§ **TEXT PROVIDED**
+-------+

The Story of a Rug: Bottom Star Big Dipper
February 12, 1998 is a day that will live in infamy—at least in my family. That was the day my husband, Clint, was diagnosed with terminal cancer of the liver. Our doctor left little doubt about the finality, predicting the end in four to six months, perhaps as few as two months. My husband walked out of the doctor’s office on that sunny afternoon and swung into action in his usual calm and organized manner. He contacted our local Hospice organization, consulted with a grief counselor, and called his boss at the Vermont Department of Motor Vehicles to begin the process of separating from his job. He organized our legal and financial affairs and researched all the possibilities for future state and federal entitlements. I, too, was caught up in the initial surge of action. I called the school guidance counselors, teachers, my extended family, and even a personal therapist for myself. 

During the first weeks, we tackled the tasks of organizing our life with great energy, love, support, and even a strange peace, but as the weeks wore on and the tasks were completed, we sagged into a kind of stupor. All the members of my family stopped doing what they usually do. Clint stopped reading and collecting books. The phone stopped ringing for our teenagers and I stopped hooking.

+-------+

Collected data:
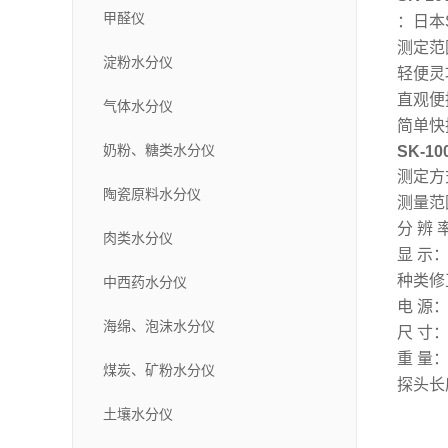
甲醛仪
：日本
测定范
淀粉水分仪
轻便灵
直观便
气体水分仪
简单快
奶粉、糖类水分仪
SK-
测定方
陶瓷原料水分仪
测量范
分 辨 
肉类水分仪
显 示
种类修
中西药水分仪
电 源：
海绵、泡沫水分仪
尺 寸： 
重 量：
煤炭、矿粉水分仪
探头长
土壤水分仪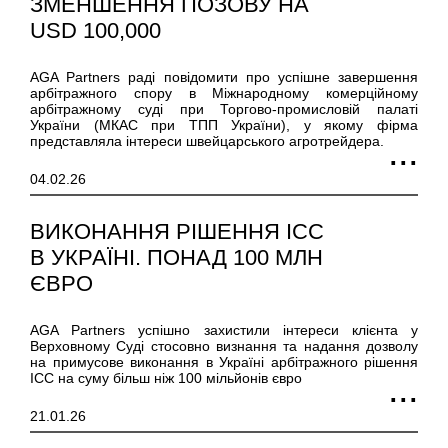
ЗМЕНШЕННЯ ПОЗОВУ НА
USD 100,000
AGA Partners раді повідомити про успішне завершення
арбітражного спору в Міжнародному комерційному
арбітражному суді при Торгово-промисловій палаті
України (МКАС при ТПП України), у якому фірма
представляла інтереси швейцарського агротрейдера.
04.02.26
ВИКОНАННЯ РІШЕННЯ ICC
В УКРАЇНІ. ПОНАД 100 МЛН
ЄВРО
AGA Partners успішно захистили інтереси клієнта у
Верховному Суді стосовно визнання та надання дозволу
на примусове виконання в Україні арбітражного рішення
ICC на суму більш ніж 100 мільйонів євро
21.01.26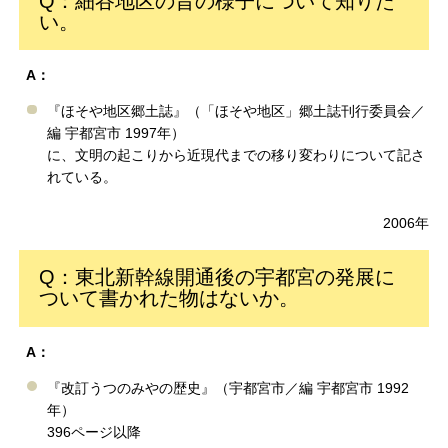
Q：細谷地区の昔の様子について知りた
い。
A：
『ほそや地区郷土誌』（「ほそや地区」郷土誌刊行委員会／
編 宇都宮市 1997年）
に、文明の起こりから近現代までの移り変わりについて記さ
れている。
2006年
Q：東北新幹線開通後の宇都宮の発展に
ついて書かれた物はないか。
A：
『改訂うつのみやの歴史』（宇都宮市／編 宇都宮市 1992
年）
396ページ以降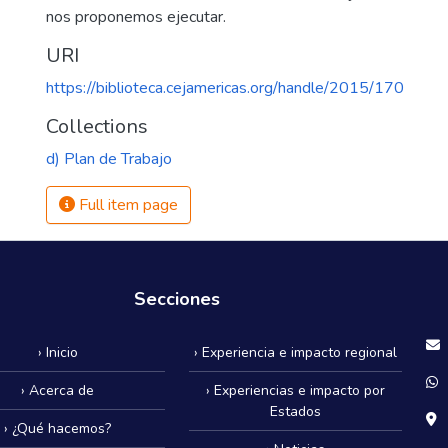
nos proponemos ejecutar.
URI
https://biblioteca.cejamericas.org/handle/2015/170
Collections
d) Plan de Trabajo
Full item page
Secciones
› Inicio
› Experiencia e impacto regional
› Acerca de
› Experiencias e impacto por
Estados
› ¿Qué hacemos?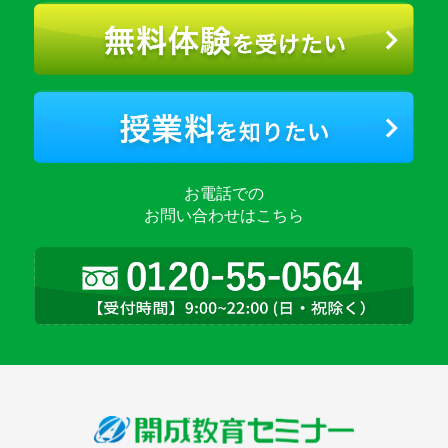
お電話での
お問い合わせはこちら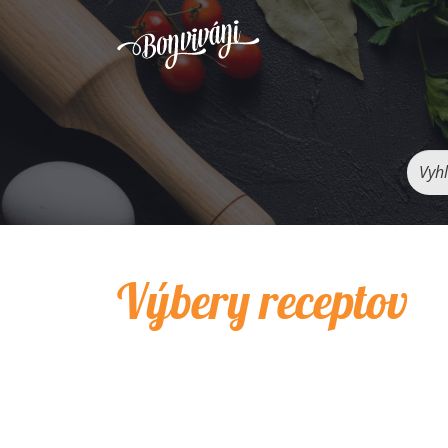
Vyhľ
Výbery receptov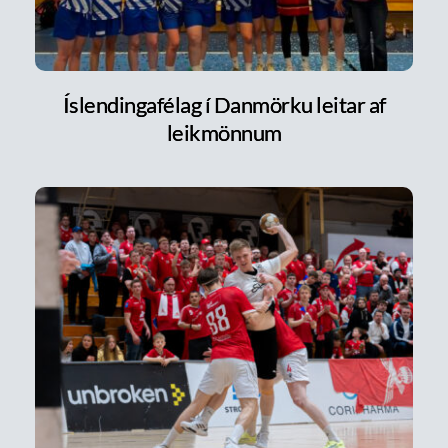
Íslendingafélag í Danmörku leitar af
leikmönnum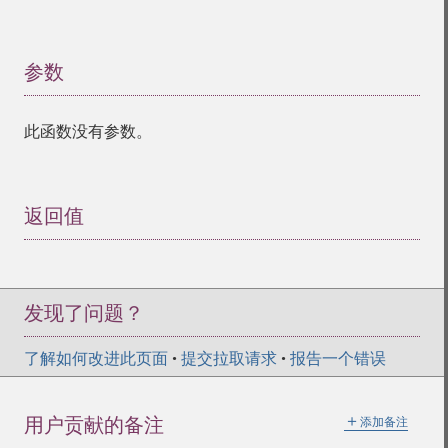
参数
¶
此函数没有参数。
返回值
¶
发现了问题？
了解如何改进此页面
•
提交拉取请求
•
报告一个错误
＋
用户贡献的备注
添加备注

+-------+

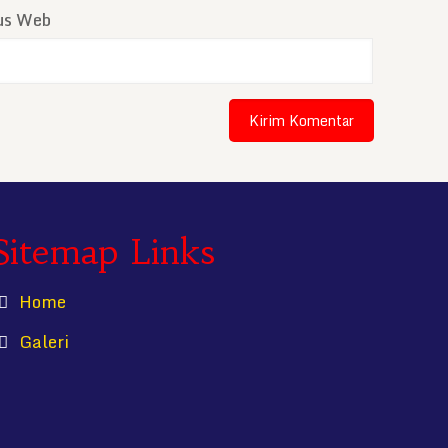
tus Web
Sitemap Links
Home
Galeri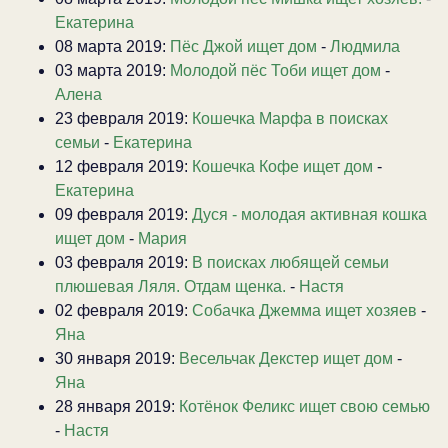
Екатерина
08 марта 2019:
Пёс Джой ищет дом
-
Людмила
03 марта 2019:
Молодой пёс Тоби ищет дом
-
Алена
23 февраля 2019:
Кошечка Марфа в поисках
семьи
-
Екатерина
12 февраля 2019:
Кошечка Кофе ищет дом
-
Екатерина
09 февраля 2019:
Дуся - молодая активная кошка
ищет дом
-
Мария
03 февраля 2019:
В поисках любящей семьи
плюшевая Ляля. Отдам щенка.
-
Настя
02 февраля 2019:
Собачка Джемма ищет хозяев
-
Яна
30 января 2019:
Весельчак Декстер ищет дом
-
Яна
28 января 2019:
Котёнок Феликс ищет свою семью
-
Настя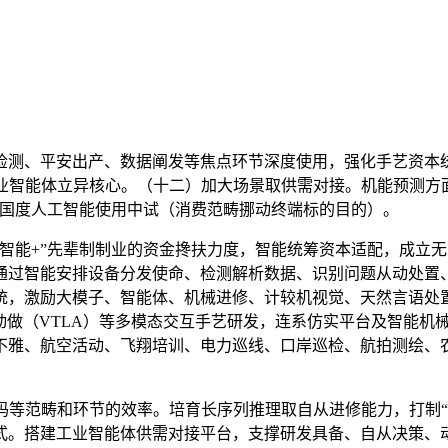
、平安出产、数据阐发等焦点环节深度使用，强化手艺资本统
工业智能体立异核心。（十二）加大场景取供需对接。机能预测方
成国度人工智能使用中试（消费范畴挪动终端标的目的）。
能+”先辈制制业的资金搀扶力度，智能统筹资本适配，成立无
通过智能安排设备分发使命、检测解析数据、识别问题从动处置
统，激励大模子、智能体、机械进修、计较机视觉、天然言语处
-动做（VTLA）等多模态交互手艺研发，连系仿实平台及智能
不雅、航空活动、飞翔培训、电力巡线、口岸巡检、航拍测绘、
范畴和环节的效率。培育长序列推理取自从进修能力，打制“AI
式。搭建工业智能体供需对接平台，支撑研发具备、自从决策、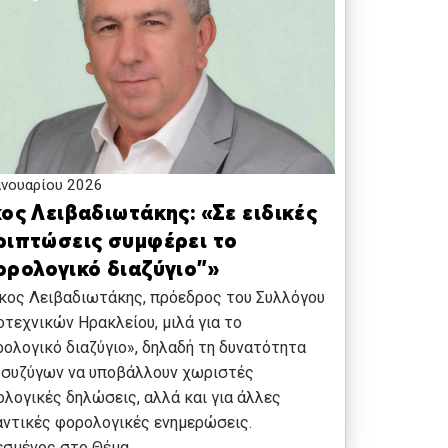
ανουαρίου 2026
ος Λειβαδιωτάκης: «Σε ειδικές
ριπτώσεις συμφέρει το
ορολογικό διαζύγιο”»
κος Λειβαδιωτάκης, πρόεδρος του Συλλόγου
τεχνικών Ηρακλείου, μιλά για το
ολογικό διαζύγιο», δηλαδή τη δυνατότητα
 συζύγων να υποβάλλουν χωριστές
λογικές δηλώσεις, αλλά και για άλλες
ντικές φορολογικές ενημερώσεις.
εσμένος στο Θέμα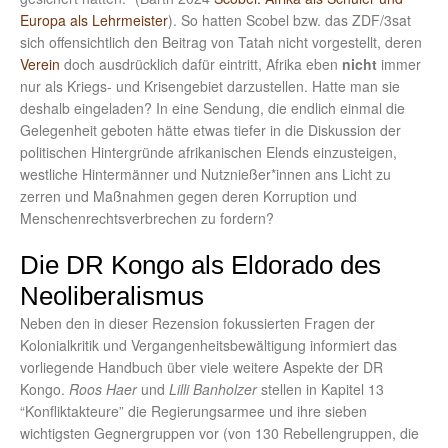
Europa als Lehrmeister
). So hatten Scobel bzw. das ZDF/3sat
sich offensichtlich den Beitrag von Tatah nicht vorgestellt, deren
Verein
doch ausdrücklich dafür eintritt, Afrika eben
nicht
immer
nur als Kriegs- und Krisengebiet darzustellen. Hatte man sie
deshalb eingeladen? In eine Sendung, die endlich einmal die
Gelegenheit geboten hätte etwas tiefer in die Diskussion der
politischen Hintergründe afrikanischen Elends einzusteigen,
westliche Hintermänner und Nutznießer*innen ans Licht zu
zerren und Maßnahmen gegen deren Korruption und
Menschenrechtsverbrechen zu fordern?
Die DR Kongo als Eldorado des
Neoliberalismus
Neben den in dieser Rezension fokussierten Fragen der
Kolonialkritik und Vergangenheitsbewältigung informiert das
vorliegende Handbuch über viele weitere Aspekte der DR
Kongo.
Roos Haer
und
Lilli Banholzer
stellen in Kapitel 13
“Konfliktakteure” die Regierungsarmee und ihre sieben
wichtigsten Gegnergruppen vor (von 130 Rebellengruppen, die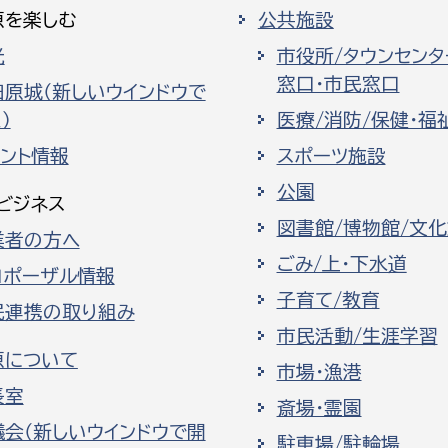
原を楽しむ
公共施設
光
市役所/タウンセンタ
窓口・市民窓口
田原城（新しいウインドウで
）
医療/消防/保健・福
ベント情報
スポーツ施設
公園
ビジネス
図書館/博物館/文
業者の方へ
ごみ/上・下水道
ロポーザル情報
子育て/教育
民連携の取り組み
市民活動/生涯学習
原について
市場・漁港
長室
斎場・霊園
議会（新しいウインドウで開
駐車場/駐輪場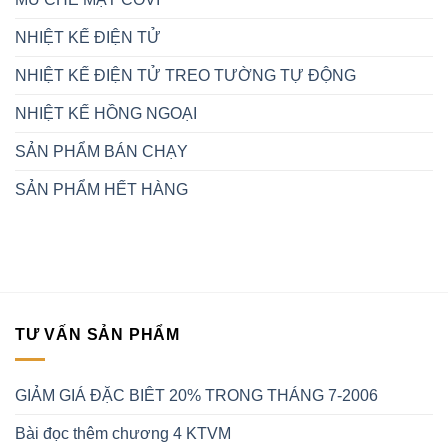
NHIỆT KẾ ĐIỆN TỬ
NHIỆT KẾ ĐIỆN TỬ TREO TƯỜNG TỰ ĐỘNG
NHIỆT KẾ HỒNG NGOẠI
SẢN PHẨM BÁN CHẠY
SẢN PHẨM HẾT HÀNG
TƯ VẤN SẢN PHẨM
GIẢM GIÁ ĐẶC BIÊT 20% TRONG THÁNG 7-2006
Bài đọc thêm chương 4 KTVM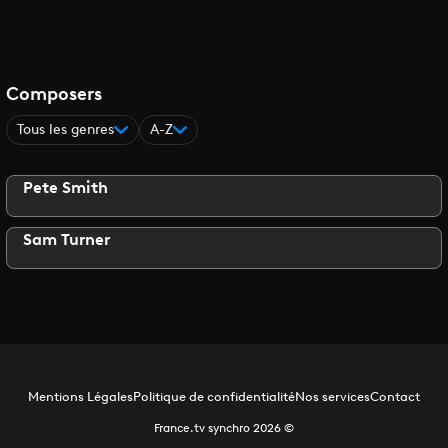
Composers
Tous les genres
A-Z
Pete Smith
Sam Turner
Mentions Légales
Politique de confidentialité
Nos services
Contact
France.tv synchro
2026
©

+-------+

§ **TASK SET**
a: Retype the passage of the rug story starting at "During the first" and ending at "I stopped hooking.".
b: In the rug story, why did the family sink into a kind of stupor after the first weeks?

§ **ANSWERS BY ITEM**
a:
During the first weeks, we tackled the tasks of organizing our life with great energy, love, support, and even a strange peace, but as the weeks wore on and the tasks were completed, we sagged into a kind of stupor. All the members of my family stopped doing what they usually do. Clint stopped reading and collecting books. The phone stopped ringing for our teenagers and I stopped hooking.

b: As the weeks wore on, the tasks of organizing their life were completed. Once that work was done, the family sagged into a stupor.